Inspirations
J'ai beaucoup évolué dans ma conception du jardin quand j'ai fait la connaissance d'Erwan Tymen. En vérité je ne l'ai jamais rencontré, je n'ai même jamais visité un de ses jardins, mais j'ai lu le livre (dix-neuf jardins, éditions Coop Breizh)
Jusque là je n'avais pas été spécialement attiré par ses jardins entrevus sur les pages des revues spécialisées. Je les trouvais un peu froids, rigides,sans fantaisie. J'ai découvert qu'il savait aussi créer des ambiances plus intimistes quand il rencontrait une maison chargée d'histoire, qu'il pouvait accompagner l'esprit du lieu sans imposer une recette.
J'ai surtout compris une des clefs de sa pensée: s'inspirer de l'émotion ressentie à la vue de paysages naturels, en l'occurence ceux, battus par le vent de Bretagne, d'Irlande ou de Nouvelle Zélande.

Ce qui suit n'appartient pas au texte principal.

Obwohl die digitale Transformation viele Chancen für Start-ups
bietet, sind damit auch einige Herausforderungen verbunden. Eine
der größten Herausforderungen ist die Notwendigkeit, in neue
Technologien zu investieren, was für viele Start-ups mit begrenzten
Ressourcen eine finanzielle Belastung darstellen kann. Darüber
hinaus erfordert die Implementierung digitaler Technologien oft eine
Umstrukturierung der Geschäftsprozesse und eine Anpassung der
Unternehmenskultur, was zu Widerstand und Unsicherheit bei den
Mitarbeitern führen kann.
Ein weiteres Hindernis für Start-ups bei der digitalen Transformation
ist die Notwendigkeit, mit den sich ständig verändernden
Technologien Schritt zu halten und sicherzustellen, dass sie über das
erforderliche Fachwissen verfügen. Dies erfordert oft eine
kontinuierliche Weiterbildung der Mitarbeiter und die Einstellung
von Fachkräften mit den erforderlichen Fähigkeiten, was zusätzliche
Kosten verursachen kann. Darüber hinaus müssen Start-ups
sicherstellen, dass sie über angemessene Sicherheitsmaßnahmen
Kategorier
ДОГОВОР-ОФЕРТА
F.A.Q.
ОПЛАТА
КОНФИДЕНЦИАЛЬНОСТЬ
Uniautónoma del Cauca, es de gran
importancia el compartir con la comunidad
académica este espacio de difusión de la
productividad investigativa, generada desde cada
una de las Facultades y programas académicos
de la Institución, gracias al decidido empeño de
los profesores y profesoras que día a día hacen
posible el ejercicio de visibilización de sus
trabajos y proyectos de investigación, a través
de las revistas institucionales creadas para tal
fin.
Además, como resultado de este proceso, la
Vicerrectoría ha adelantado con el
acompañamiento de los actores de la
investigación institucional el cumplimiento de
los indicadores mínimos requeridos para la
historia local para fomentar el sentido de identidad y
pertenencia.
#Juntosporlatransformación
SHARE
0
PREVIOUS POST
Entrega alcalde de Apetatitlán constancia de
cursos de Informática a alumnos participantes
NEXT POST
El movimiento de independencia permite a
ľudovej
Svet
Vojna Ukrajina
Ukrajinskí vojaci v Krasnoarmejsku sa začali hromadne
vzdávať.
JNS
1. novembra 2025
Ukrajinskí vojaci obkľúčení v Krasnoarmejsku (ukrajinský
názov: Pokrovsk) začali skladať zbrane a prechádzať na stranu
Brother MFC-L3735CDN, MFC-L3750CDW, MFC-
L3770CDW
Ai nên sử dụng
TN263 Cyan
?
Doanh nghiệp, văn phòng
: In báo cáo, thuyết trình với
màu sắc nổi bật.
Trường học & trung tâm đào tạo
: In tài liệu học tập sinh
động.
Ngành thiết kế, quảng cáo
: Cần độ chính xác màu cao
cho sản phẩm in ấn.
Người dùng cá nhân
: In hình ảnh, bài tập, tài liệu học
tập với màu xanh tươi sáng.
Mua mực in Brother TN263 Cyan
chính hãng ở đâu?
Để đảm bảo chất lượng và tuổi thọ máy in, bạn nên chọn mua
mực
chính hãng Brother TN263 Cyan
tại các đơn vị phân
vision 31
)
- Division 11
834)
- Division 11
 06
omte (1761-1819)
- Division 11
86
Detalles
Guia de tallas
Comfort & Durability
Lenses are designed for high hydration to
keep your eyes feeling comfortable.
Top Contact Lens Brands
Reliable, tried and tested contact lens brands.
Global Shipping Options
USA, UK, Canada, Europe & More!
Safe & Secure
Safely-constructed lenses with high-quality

D'où sa fascination pour des végétaux soumis à des conditions extrêmes, qui se tordent, se nanifient, se rabougrissent... Le choix délibéré dans ses jardins de graminées, de teintes fanées, de minéralité...
Bref, tout ce que je déteste.
Il faut comprendre que quand on habite au royaume du vent, on déteste la tempête. La première, si on la voit au sec et en sécurité, on la trouve extraordinaire. Le spectacle de la nature déchaînée a quelque chose de fascinant. Mais après des jours passés à consolider sa toiture et des nuits sans sommeil, sans cesse réveillé par les hurlements du vent, on finit par se lasser. On ressent un immense soulagement quand tout s'arrête, quand le silence se fait soudain.
Il me restait donc à trouver un autre paysage, plus adapté à mon moi profond, qui évoque en mon coeur des émotions positives.
Il m'est revenu le souvenir de cette petite prairie un jour de début de printemps. Le fracas de la tempête s'est apaisé. On entend clairement le chant des oiseaux, le murmure du ruisseau, sans être gêné par le sifflement du vent. L'air est doux.
L'herbe, tondue rase par la dent de quelques chevaux, est piquetée de fleurettes, de pâquerettes et de trèfle vagabond. La croupe moussue de gros rocher de granite, polis par les ans, émerge ça et là de cette pelouse vert tendre. Les contours incertains de la prairie sont dessinés par des talus de pierres tachetées de lichens gris ou orange et s'estompent sous la poussée des ajoncs fleuris d'or et de l'aubépine constellée d'étoiles immaculées. Une auge de pierre recueille un filet d'eau, jaillit d'on ne sait où. Le trop-plein s'écoule en gazouillant,faisant naître sur son passage mousses et fougères, et de flaque en flaque rejoint le ruisseau. Quelques pierres plates jetées de guingois forment un gué improvisé. Du côté de la mer quelques arbres tordus, vieux guerriers protecteurs, font rempart de leurs branches contre le vent noir de l'hiver.
L'émotion retrouvée, il reste à la matérialiser, dans un jardin bien réel ! C'est sans doute le plus difficile.